▶ [Given records]

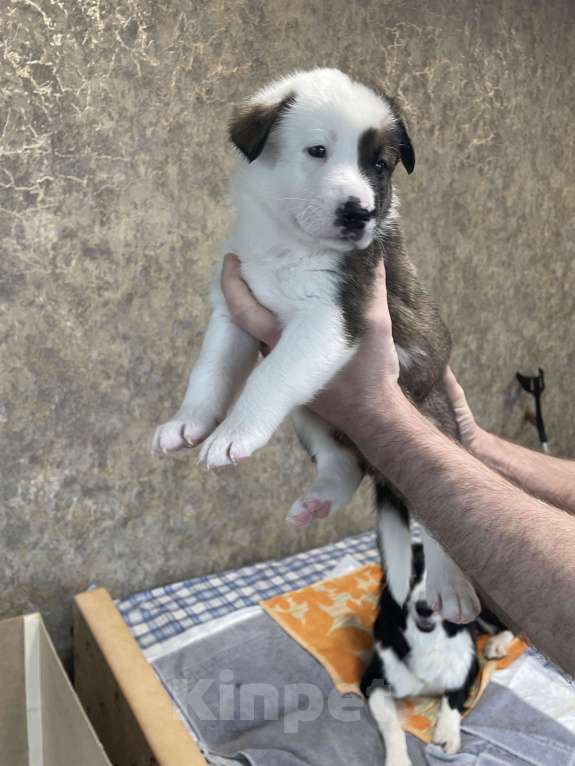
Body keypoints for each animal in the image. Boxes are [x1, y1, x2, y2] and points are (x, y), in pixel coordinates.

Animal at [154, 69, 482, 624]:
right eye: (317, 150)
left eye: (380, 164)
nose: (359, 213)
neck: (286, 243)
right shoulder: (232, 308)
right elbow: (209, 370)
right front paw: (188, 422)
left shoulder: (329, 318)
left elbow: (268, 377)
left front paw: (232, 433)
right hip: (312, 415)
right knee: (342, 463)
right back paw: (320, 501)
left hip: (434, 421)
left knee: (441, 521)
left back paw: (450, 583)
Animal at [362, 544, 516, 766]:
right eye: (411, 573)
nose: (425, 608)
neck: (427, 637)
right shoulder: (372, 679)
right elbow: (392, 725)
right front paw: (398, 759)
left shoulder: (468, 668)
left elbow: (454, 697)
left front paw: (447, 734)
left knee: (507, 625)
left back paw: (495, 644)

...

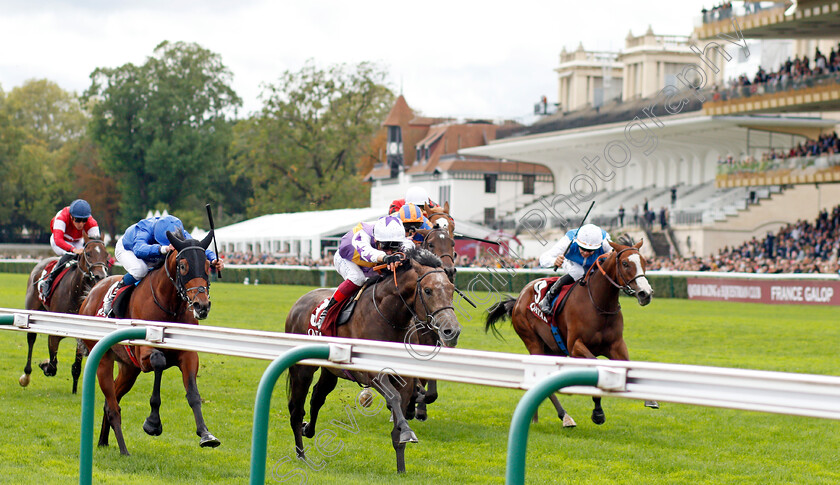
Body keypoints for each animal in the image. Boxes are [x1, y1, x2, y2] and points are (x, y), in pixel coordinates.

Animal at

--

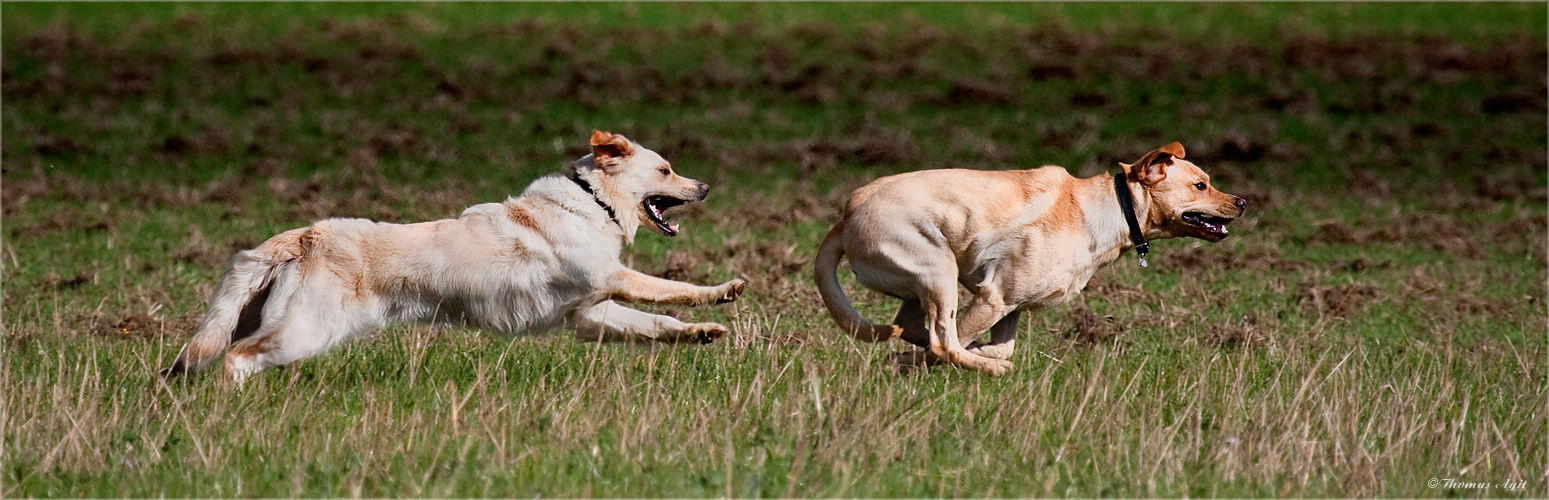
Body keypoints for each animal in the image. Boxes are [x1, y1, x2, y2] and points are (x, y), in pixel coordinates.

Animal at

▶ [Task instructions]
The required answer is the run of lines above, starting at the line with "left shoulder: (468, 668)" and ending at the line with "left back paw: (495, 644)", reproduced exactly with both ends.

▶ [Expected output]
left shoulder: (468, 668)
left elbow: (454, 697)
left front paw: (447, 734)
left knee: (507, 625)
left back paw: (495, 644)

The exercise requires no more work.